Antalya'da Manavgat'ın Bahçelievler Mahallesi Sorgun Bulvarı'ndaki restoranda 15 gün önce garson olarak çalışmaya başlayan ve iş yerinin üst katındaki dairede kalan Kamil Tarık Albayrak, 19 Eylül Pazar günü saat 05.00 sıralarında, bilinmeyen nedenle 2 ekmek bıçağını ustası Lütfü Salman'ın boğazına dayayarak rehin aldı.
Restoran çalışanlarının haber vermesi üzerine olay yerine çok sayıda polis ve sağlık ekibi sevk edildi. Kendi vücudunu kesen, restoranın mutfak kısmında, "Güvenlik kameralarını açın. Kameralar gelsin. Arka taraftaki çıksın oradan. Benim sigortam yok" diye bağıran Albayrak, bir süre sonra rehin aldığı ustasıyla çalıştığı iş yerinden çıkarak Sorgun Bulvarı'nın karşı tarafına geçti.
Polislere 'Jandarma istiyorum' dedi
Polisin ikna çabalarına rağmen Kamil Tarık Albayrak, boğazına bıçak dayadığı Lütfü Salman'ı 800 metre ilerideki alışveriş merkezinin kapısına götürdü.
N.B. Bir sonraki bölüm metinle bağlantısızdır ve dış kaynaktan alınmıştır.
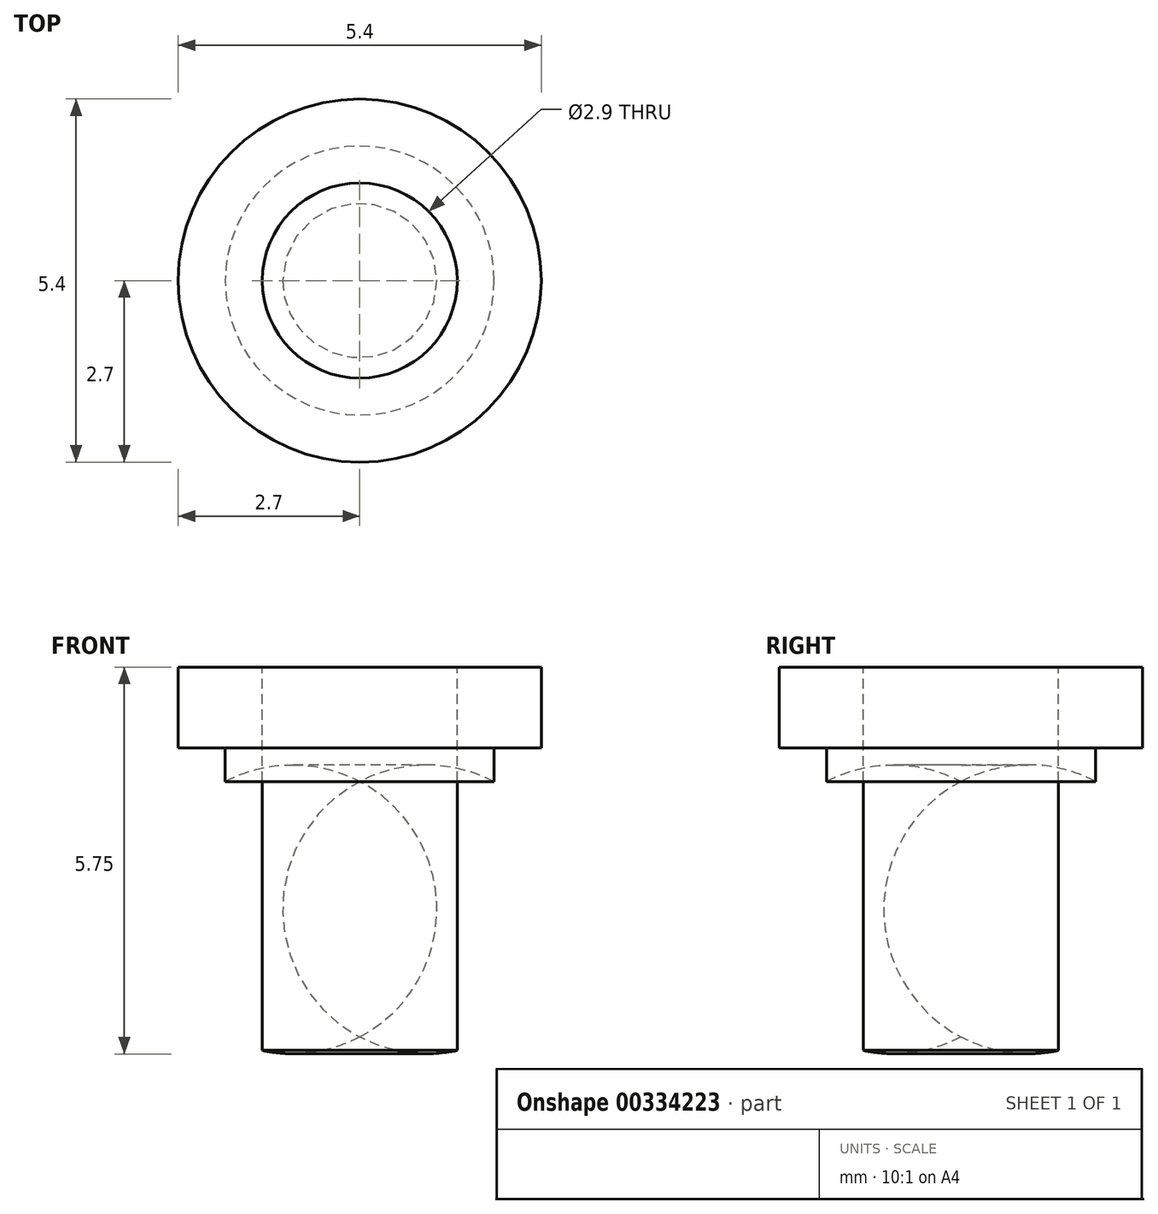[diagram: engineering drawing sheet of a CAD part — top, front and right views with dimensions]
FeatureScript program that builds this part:
annotation { "Feature Type Name" : "Feature", "Feature Type Description" : "" }
export const myFeature = defineFeature(function(context is Context, id is Id, definition is map)
    precondition{}
    {
        {
            var Q0;
            Q0=qCreatedBy(makeId("Front.planeOp"),FACE);
            var sketch = newSketch(context, id + "F0", { "sketchPlane" : qUnion([Q0])});
            skLineSegment(sketch, "E0", {"start": v(0, 10.7) * mm, "end": v(0, -12.69) * mm, "construction": true});
            skLineSegment(sketch, "E1", {"start": v(0, 5.16) * mm, "end": v(2.7, 5.16) * mm});
            skLineSegment(sketch, "E2", {"start": v(2.7, 5.16) * mm, "end": v(2.7, 3.96) * mm});
            skLineSegment(sketch, "E3", {"start": v(2.7, 3.96) * mm, "end": v(2, 3.96) * mm});
            skLineSegment(sketch, "E4", {"start": v(2, 3.96) * mm, "end": v(2, 3.46) * mm});
            skArc(sketch, "E5", {"start": v(0, -0.34) * mm, "mid": v(2.9, 0.56) * mm, "end": v(2, 3.46) * mm});
            skLineSegment(sketch, "E6", {"start": v(0, 5.16) * mm, "end": v(0, -0.34) * mm});
            skSolve(sketch);
        }
        {
            var Q0;
            Q0=makeQuery(id+"F0.imprint","IMPRINT",FACE,{"disambiguationData":[TD([[makeQuery(id+"F0.imprint","IMPRINT",EDGE,{"derivedFrom":sQuery(id+"F0.wireOp",EDGE,"E1")}),-1.0]])]});
            var Q1;
            Q1=sQuery(id+"F0.wireOp",EDGE,"E0");
            revolve(context, id + "F1", {"entities" : qUnion([Q0]), "axis" : qUnion([Q1]), "revolveType" : RevolveType.FULL});
        }
        {
            var Q0;
            Q0=makeQuery(id+"F1.opRevolve","SWEPT_FACE",FACE,{"disambiguationData":[OSD([sQuery(id+"F0.wireOp",EDGE,"E1")])]});
            var sketch = newSketch(context, id + "F2", { "sketchPlane" : qUnion([Q0])});
            skCircle(sketch, "E7", {"center": v(0, 0) * mm, "radius": 1.45 * mm});
            skSolve(sketch);
        }
        {
            var Q0;
            Q0 = qSketchRegion(id + "F2", true);
            extrude(context, id + "F3", {"entities" : qUnion([Q0]), "operationType" : NewBodyOperationType.REMOVE, "endBound" : BoundingType.THROUGH_ALL, "oppositeDirection" : true, "depth" : 25 * mm});
        }
    });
AVM girişinde sıkıştırılan Albayrak, polisin saatlerce çabasına rağmen Salman'ı bırakmadı. Polise güvenmediğini söyleyip, jandarma görevlilerini isteyen Albayrak, olay yerine gelen Antalya Özel Harekat Şube Müdürlüğü polislerini önce asker zannetti. "Aha asker geldi, beni kesin öldüreceksiniz" diye panikleyen Albayrak'ı polis ekipleri, gelenlerin özel harekat polisi olduğunu anlatarak, güçlükle sakinleştirdi.
Sürekli etrafına bakınan Albayrak, elinde tuttuğu ekmek bıçağı ile Salman'ın boğazını kesti. Bu sırada can havliyle silkelenen Salman, Albayrak'ın elinden kurtuldu. Yakın mesafede bekleyen polis ekipleri tarafından etkisiz hale getirilen Albayrak, emniyete götürüldü. Lütfü Salman da sağlık ekipleri tarafından hastaneye götürüldü.
O anları anlattı
Tedavisi tamamlanan Lütfü Salman, çalıştığı iş yerinde hem patronu hem de arkadaşlarıyla vedalaşarak memleketi Şanlıurfa'ya döndü. Salman, dönüşü öncesi olay gecesi yaşananları anlattı. Kamil Tarık Albayrak'ın o gece çok tedirgin olduğunu belirten Salman, “Bana 'Sefa ağabey beni düşmanlarıma şikayet etti' dedi. Ben de 'Ne düşmanı?' dedim. Bana 'Arkada 5-6 kişi var, yanıma gelip beni öldürecekler' dedi. Öyle bir şey olmadığını söyleyince bana, 'Sen olayı biliyorsun, bana anlatamıyorsun. Sen her şeyi biliyorsun ama bana söylemiyorsun' dedi. Ben, 'Bak, Sefa ağabeyi uzun zamandır tanıyorum, onun kimseye zararı olmaz' diye cevap verdim" diye konuştu.
Bir süre sonra Kamil Tarık Albayrak'ın eline 2 bıçak alıp sallamaya başladığını söyleyen Salman, “Ben onun hap attığını bile fark etmemiştim. Bıçağı bana sallayarak, 'Para ver' dedi. Sakinleşsin, diye para da verdim. Benden yevmiyesini istedi, 'Onu ben veremem' dedim. Ondan sonra olay patladı. Yalan yok 'Artık bu dünyada kalacak halim kalmadı' dedim kendi kendime. Artık ölüme gidiyorum, diye düşündüm. Elinden takla atarak kurtuldum. O kadar çok sıkı tutuyordu ki bıçak boğazımı kesmeye başlamıştı. Ben takla atmasaydım bitmişti yani" dedi.
Dayısı, şikayetini geri çekmesini istemiş
Lütfü Salman, olayın ardından Kamil Tarık Albayrak'ın babası ve dayısının kendisini arayarak 'geçmiş olsun' dediğini söyledi. Albayrak'ın babasının, "Sen ne yaparsan yap, sana bırakıyorum. Sen ne yaparsan haklısın, diyecek sözüm olmaz" dediğini anlatan Lütfü Salman, “Dayısı ise şikayetimi geri çekmemi istedi. Çocuğu tedavi ettireceğini, ne gerekiyorsa yapacağını söyledi. Ben de 'Benim saatlerce ne yaşadığımı biliyor musun? Ben ifade verdim, şikayetimi geri çekmem' dedim" diye konuştu.